Persons already on IL-2 plus HAART may enter the Laboratory's treatment termination trial, NIAID 99 I-0015. To be eligible for this trial, applicants must be on HAART and have viral loads less than 500 copies/ml for at least a year and less than 50 copies for at least the past 30 days. CD4 counts must be above 350 cells/mm3. This 50-person trial has already recruited the two patients featured in Dr. Chun's Retrovirus Conference report.
The trial will follow study participants for a year, and therapy will recommence when viral loads exceed 5,000 or CD4 counts drop by 25%. A variety of immune and viral parameters will be monitored. Lymph node biopsies and lumbar punctures will check for latent HIV in lymph and central nervous system tissues. This trial is sort of a shot in the dark. Rick Davey, the lead investigator, says, "The subset with an innate ability to fight off the virus may be only 5%. People with low reservoirs, such as those on IL-2, may be less likely to relapse. The point is to find what distinguishes the non-relapsers."

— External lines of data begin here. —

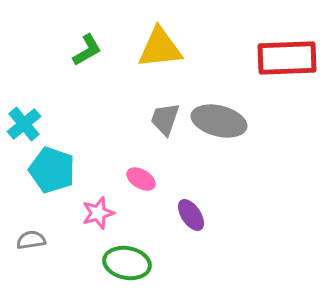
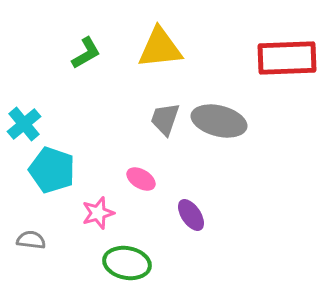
green L-shape: moved 1 px left, 3 px down
gray semicircle: rotated 16 degrees clockwise
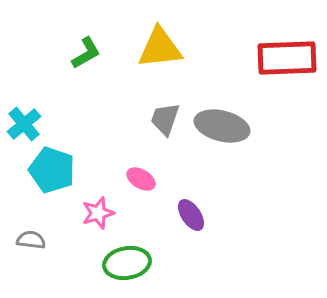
gray ellipse: moved 3 px right, 5 px down
green ellipse: rotated 21 degrees counterclockwise
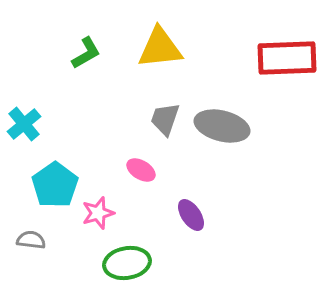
cyan pentagon: moved 3 px right, 15 px down; rotated 18 degrees clockwise
pink ellipse: moved 9 px up
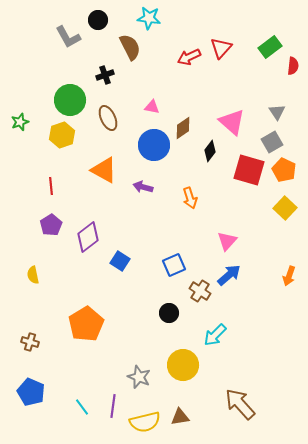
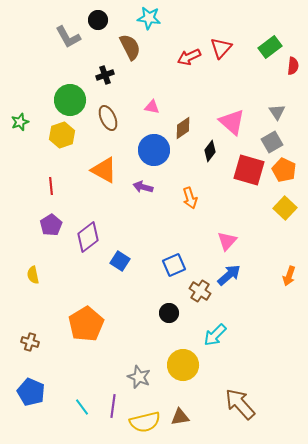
blue circle at (154, 145): moved 5 px down
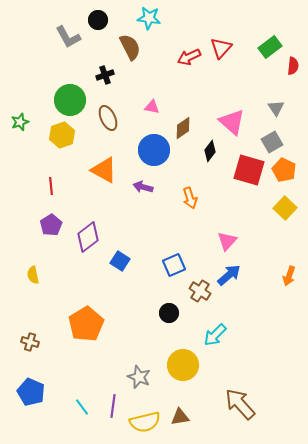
gray triangle at (277, 112): moved 1 px left, 4 px up
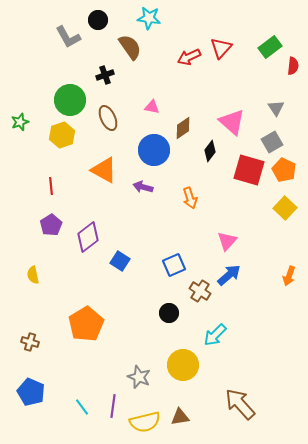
brown semicircle at (130, 47): rotated 8 degrees counterclockwise
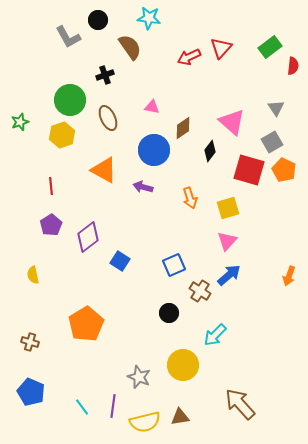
yellow square at (285, 208): moved 57 px left; rotated 30 degrees clockwise
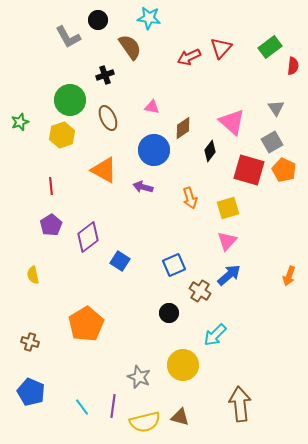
brown arrow at (240, 404): rotated 36 degrees clockwise
brown triangle at (180, 417): rotated 24 degrees clockwise
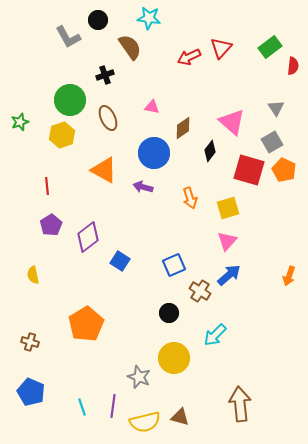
blue circle at (154, 150): moved 3 px down
red line at (51, 186): moved 4 px left
yellow circle at (183, 365): moved 9 px left, 7 px up
cyan line at (82, 407): rotated 18 degrees clockwise
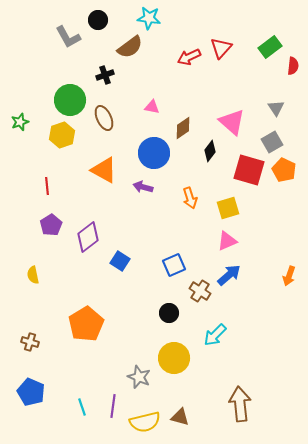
brown semicircle at (130, 47): rotated 88 degrees clockwise
brown ellipse at (108, 118): moved 4 px left
pink triangle at (227, 241): rotated 25 degrees clockwise
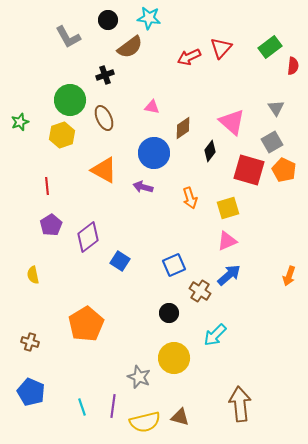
black circle at (98, 20): moved 10 px right
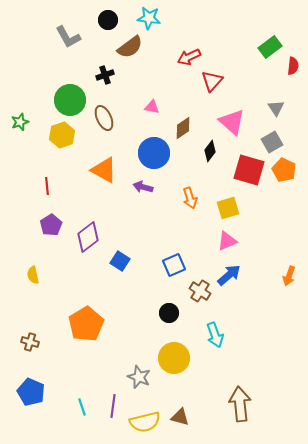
red triangle at (221, 48): moved 9 px left, 33 px down
cyan arrow at (215, 335): rotated 65 degrees counterclockwise
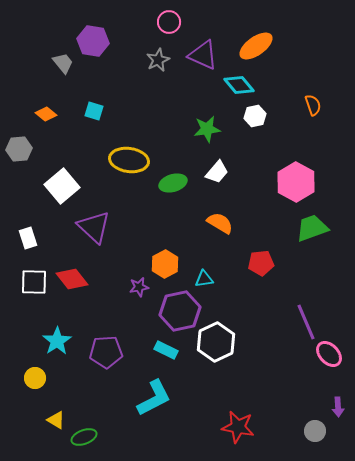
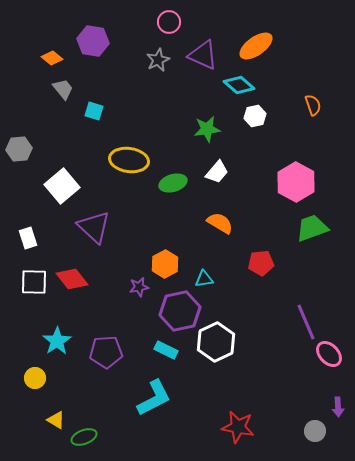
gray trapezoid at (63, 63): moved 26 px down
cyan diamond at (239, 85): rotated 8 degrees counterclockwise
orange diamond at (46, 114): moved 6 px right, 56 px up
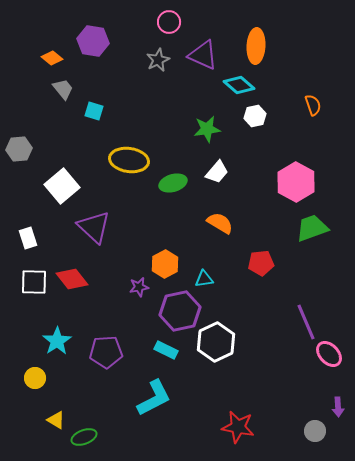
orange ellipse at (256, 46): rotated 52 degrees counterclockwise
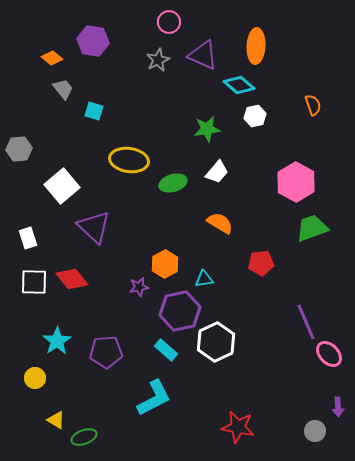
cyan rectangle at (166, 350): rotated 15 degrees clockwise
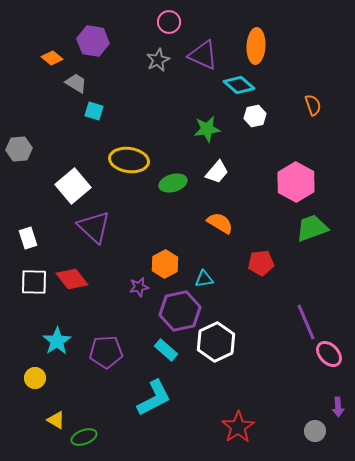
gray trapezoid at (63, 89): moved 13 px right, 6 px up; rotated 20 degrees counterclockwise
white square at (62, 186): moved 11 px right
red star at (238, 427): rotated 28 degrees clockwise
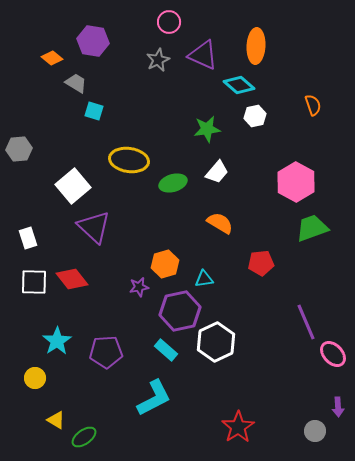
orange hexagon at (165, 264): rotated 12 degrees clockwise
pink ellipse at (329, 354): moved 4 px right
green ellipse at (84, 437): rotated 15 degrees counterclockwise
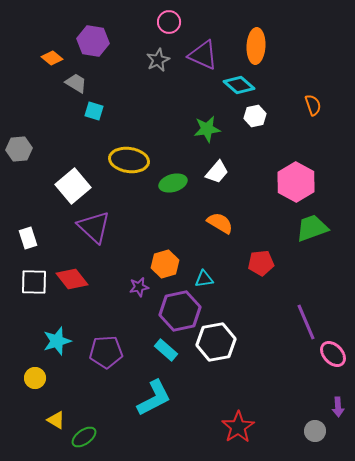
cyan star at (57, 341): rotated 16 degrees clockwise
white hexagon at (216, 342): rotated 15 degrees clockwise
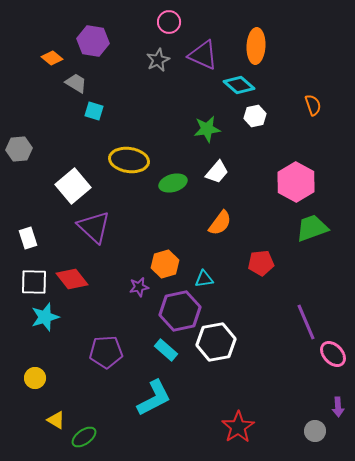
orange semicircle at (220, 223): rotated 96 degrees clockwise
cyan star at (57, 341): moved 12 px left, 24 px up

A treatment termination trial specifically geared around IL-2 is now recruiting at New York Hospital-Cornell Medical Center. The study is looking for ten volunteers on HAART and viral loads below 400 for at least three months. Trial participants will receive at least three months of IL-2. After these three months, they will stop all antivirals, but not the IL-2, once their CD4 count is greater than 600 cells/mm3, i.e., within the normal range. CD8 cells and NK cells (another type of virus-fighting white blood cell) are supposed to be present at elevated levels.
This study uses a different IL-2 regimen than the NIH protocols. At the NIH, patients receive up to 9 million international units twice daily for five consecutive days every eight weeks. The exact dose depends on the patients' tolerance, since IL-2 produces severe flu-like symptoms and swelling. At Cornell, the trial participants commence at a lesser dose, about 2 million international units/day, but they receive that dose every day without interruption. At Treatment Issues' press time, the first patient had gone four weeks without HIV rebound after stopping all therapy except the IL-2.
Commented Kendall Smith, M.D., the originator of the low-dose IL-2 protocol, "Low dose IL-2 seems to restore CD8 and NK activity, which maintain latency in other infections, in addition to CD4 cells. It also has low toxicity. Our approach is to hope the immune system can contain virus rather than trying to eliminate the virus with drugs."
Nonetheless Michael Giordano, M.D., who heads Cornell's AIDS clinical trials unit, warned, "People should not go on IL-2 if they are not part of clinical research or seeing one of the few experts. The pitfalls are toxicity and stimulating HIV with possible acceleration of disease progression. There is danger of massive edema, hypothyroidism and high fever."